Visiting Dean Village| ©cattan2011
Visiting Dean Village| ©cattan2011

Our tour continues to Dean Village, a charming place worth including in your itinerary, as it is only a 15-minute walk from our last point.

Its location is right next to the river, creating a truly movie-like landscape. You will enjoy its stone houses and bridges, surrounded by great vegetation.

National Museum of Scotland

I recommend you to take the tour of the National Museum of Scotland if you are interested in the history of Scotland and other curiosities of its exhibitions. Admission is free.

Scott Monument, last destination of the day

The last effort of the day is to climb the 287 steps of the Scott Monument. It may seem like a lot, but I assure you it is an easy climb. This great structure of the city is a gothic spire of 61 meters high, where you will find the 68 statues representing characters from the novels of Walter Scott.

It is a main attraction in Edinburgh, which will also allow you to enjoy panoramic views at sunset, right in the middle of the whole city.

Book a guided tour of Edinburgh

Day 3: get to know Edinburgh's surroundings

The beautiful scenery of Loch Ness| ©Dave Conner
The beautiful scenery of Loch Ness| ©Dave Conner

On this third day in the city, I suggest you to go beyond the urban boundaries and take a walk that will allow you to see other attractions outside the city center. For a more complete and different view of what Edinburgh has to offer, you can read my article on the best tours and excursions from Edinburgh.

First choice: Loch Ness

The first proposal is to book an excursion to Loch Ness, located in the Scottish Highlands known as the Highlands.
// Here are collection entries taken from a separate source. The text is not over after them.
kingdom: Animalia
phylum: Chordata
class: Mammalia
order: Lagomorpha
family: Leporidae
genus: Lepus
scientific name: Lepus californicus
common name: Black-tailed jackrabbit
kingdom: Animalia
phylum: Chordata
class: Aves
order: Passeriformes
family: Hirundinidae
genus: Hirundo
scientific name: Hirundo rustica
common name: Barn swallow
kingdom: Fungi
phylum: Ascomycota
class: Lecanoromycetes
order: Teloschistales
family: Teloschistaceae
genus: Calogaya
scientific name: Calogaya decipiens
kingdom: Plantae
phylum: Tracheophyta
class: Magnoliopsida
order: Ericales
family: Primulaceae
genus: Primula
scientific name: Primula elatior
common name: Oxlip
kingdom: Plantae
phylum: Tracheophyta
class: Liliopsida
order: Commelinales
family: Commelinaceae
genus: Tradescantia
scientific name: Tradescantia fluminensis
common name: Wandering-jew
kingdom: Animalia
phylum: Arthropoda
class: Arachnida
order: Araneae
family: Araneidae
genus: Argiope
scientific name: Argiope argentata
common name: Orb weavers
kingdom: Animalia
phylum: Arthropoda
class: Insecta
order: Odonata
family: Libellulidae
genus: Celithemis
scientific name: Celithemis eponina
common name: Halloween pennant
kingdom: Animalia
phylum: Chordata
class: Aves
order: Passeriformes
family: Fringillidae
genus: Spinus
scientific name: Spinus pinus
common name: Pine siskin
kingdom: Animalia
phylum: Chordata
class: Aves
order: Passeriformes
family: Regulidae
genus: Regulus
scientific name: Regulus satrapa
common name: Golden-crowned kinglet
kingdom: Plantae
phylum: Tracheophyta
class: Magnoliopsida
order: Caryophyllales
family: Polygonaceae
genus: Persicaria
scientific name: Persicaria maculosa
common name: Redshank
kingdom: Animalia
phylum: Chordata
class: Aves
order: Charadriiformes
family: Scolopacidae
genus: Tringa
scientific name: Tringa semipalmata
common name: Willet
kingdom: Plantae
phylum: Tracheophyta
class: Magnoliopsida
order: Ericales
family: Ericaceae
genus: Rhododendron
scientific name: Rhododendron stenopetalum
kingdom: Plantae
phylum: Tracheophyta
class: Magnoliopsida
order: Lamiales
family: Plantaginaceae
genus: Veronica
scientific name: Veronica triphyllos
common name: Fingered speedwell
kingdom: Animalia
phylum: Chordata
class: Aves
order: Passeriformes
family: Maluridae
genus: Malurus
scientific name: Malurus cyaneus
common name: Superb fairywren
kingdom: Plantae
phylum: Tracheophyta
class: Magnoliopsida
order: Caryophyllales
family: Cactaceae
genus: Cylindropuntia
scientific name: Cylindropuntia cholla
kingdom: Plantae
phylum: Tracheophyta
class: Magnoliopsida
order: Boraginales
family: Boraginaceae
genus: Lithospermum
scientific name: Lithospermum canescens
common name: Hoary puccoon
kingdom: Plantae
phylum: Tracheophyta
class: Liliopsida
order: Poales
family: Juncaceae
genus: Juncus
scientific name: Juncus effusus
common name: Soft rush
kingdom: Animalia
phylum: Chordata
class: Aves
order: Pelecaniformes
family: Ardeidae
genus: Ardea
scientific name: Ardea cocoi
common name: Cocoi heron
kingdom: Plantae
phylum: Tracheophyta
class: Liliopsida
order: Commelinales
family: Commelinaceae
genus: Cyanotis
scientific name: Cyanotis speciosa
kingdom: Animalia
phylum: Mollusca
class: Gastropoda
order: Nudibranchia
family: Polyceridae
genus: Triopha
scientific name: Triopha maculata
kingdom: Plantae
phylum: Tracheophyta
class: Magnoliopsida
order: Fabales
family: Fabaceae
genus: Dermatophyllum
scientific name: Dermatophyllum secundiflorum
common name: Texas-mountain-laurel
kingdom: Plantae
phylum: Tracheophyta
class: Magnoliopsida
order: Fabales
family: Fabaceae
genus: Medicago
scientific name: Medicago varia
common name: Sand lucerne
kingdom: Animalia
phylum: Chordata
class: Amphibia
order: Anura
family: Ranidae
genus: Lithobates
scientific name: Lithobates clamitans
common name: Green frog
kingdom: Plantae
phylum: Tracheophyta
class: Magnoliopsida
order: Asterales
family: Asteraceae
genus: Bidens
You've probably heard the legend about the monster Nessie. It is an unknown creature that many people spot every year, but its existence has not actually been proven. I recommend a walk around the lake to see if you can find him.

Also, you can learn much more about him by visiting the Loch Ness Exhibition Center in Drumnadrochit, where the history is reviewed and where you can buy a souvenir of Nessie in the souvenir store. I leave you my article on how to get from Edinburgh to Loch Ness so you have all the information for this visit.

Book an excursion to Loch Ness

Second option: the locations of Outlander

The second proposal contemplates a special public but that, nowadays, is a multitude. Outlander is a television series based on the saga of novels by Diana Gabaldon, and many of its scenes were filmed throughout the Scottish territory.

Thousands of tourists a year set out to book an Outlander tour around Outlander locations. In fact, even if you're not a fan of the series, the places you'll visit are some of the most famous, representative and beautiful in all of Scotland, so be sure to keep that in mind.

Book an Outlander tour

Third option: Glasgow

Edinburgh is the star and its charm is unique, but Glasgow is the second most important city in Scotland and has to offer you very interesting sites such as:

  • St. Mungo's Cathedral: the only medieval cathedral in Scotland that remains standing. Its visit is free and will allow you to enjoy its Gothic style interior, with impressive stained glass windows.
  • The Necropolis is located next to the cathedral.
  • Its historical center, very nice and picturesque, having as main tourist point the George Square.
  • The Kelvingrove Museum: it has about 30 exhibitions, including some on Ancient Egypt, and an enviable architecture.

You can get to Glasgow very easily from Waverley train station, but you can also take a bus from Edinburgh Bus Station. It doesn't matter which transport you choose, as the journey time is about an hour and a half. Its main advantage is that you will be dropped off in the center of Glasgow.